Archives for: December 2004
The Betterer
December 12th, 2004 , by adminCassini-Huygens has provided some reassuring proof the we can still 'get it right.' Now I just have to convince myself that these wonderful photographs are not just close-ups of my old LP collection.
Someone left the comment that I was a 'betterer,' which is why I can't always just relax and take in the view.
Everything has to be made better by The Betterer.
However, there are some things that cannot be made better.
Had the most interesting email exchange over the last week with a Swedish neurology professor. The gentleman contacted my publicist and requested some early articles that I had written while at Bastyr College, as he had been asked to write an evaluation of the Blood Type Diet for a Swedish medical journal. He suggested that he had been chosen as he had 'taught classes in alternative medicine.'
When the email was forwarded to me, I noticed that he had a website. Featured were a few articles on homeopathy and acupuncture, seemingly quite negative, which to me called his alternative medicine-teaching career into question.
Over the last five years I have noticed an increasing infiltration of quackbuster-types into positions involving alternative medicine. From these internal positions, medical students and the public interested in alternative medicines can be taught that they are dangerous or ineffective. A good example of this is the hyperbolically titled ‘The Scientific Review of Alternative Medicine,' which in fact is staffed by renowned opponents of alternative medicine, and which does not feature a single researcher or practitioner of any alternative medicine on its editorial board. This last year, at a local hospital, the first thing the new ‘Department of Alternative Medicine' did was to sponsor a lecture of the dangers of herbal medicine.
Although the homepage was in Swedish, an obvious link to a page about the Blood Type Diet was available, so I investigated. Since I don't read Swedish, it was not completely decipherable, but the gist was evident. Every negative article on the internet on the diet was featured, though virtually all of these are ad hominem attacks (an ad hominem rejects an idea on the basis of some irrelevant fact about the author of or the person presenting the claim or argument.) An example of ad hominem attacks against the Blood Type Diet are the 'reviews' of the diet by vegan authors, such as Klaper and McMahon who are simply against the notion of anybody eating meat, regardless of how you came to that conclusion.
Had I recommended that each blood type adopt a different version of veganism, I'd certainly be a darling of the vegan world.
Curiously, on the professor's webpage I was described as the Editor of the Journal of Neuropathic Medicine which, while I am interested in nutritional approaches to neuropathy, was not the journal I edited.
I answered back with a link to the article he requested and pointed out the nature of the material he was including in his article. As a series of emails unfolded between us it became evident that the gentleman had long ago made up his mind. Eventually the exchange came down to semantics, centering on the syntax of whether his ‘opinion' on the Blood Type Diet was all that relevant. Obviously not happy about having a ‘opinion,' his last note tried to make that appear that opinions are a bad thing, which, at least to me, they are not.

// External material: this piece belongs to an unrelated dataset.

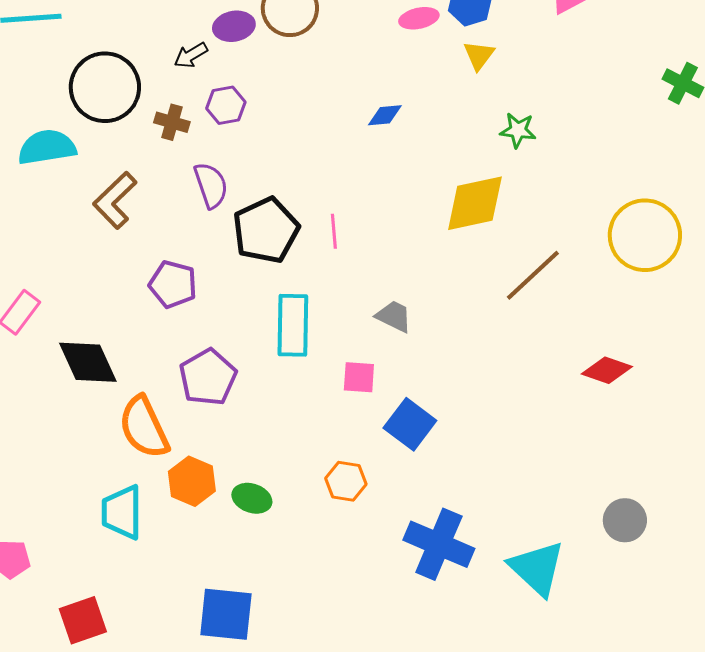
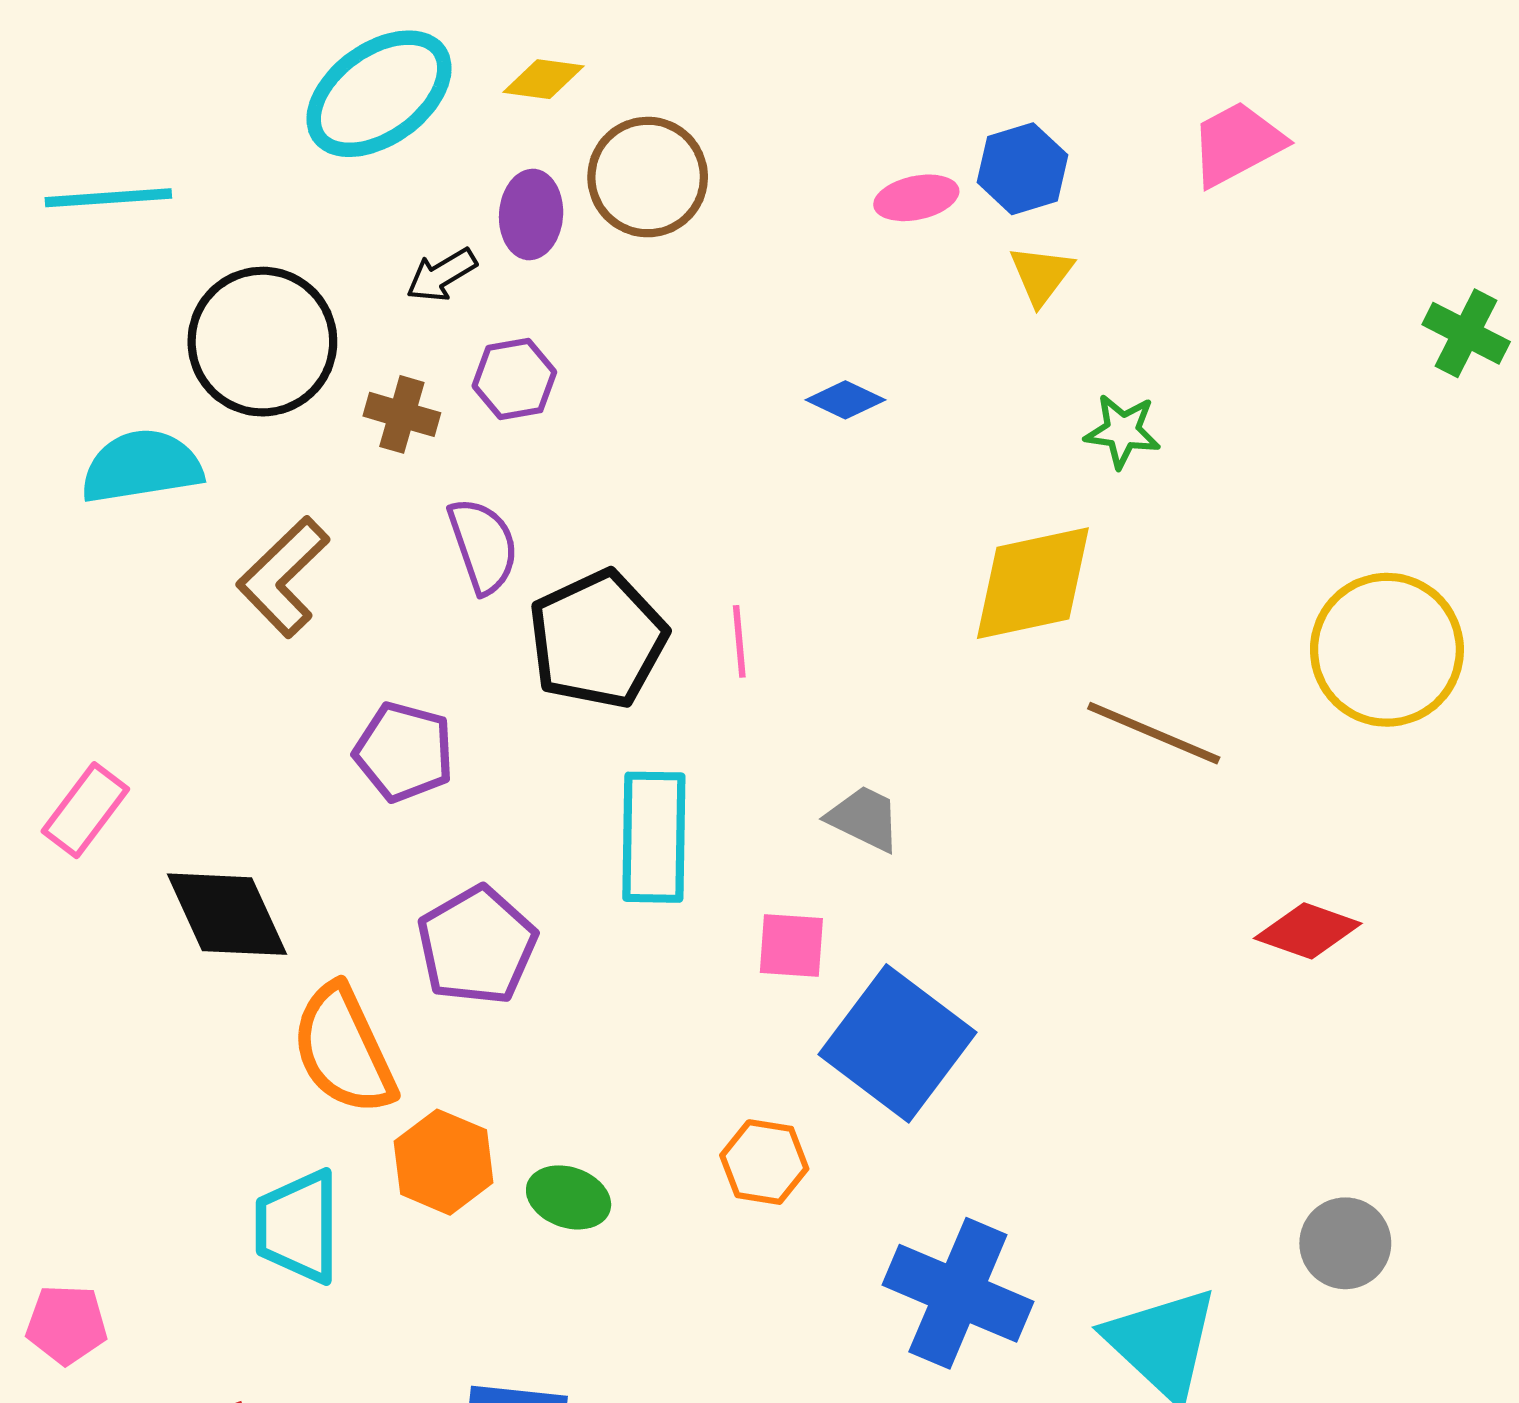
purple ellipse: (234, 26) -> (531, 215), turned -75
blue diamond: (385, 115) -> (845, 400), turned 30
brown line: (533, 275) -> (1154, 733), turned 66
blue square: (410, 424) -> (898, 1043), size x1.4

As long as they remain ‘opinions.'
And yet, other things can be made better.
I have been slowing reconstituting my research lab, moving it out of mothballs at the clinic and into an area behind the garage at home. It will be great to have the ability to work on projects right here versus having to motor over to the office. It's nice to see the ‘old friends' one more time! The back-breakingly heavy star of the lab: an Integrated Separation System electrophoresis unit, long-ago birthday present from Martha. Incubators, centrifuges, Treff tubes, micro liter pipettes –hello again!
I'm especially interested in looking at a class of mucopolysaccharides in Fucus vesiculosus called ‘fucoidins' which have very fascinating anti-microbial and metabolic effects. Interestingly, (perhaps in true type A fashion) I'll be restarting my research at exactly the place where I left it.
However, it will also be a good time to test a variety of new food substances as well. When the time comes for that, I'll put up a submission form so readers can make suggestions.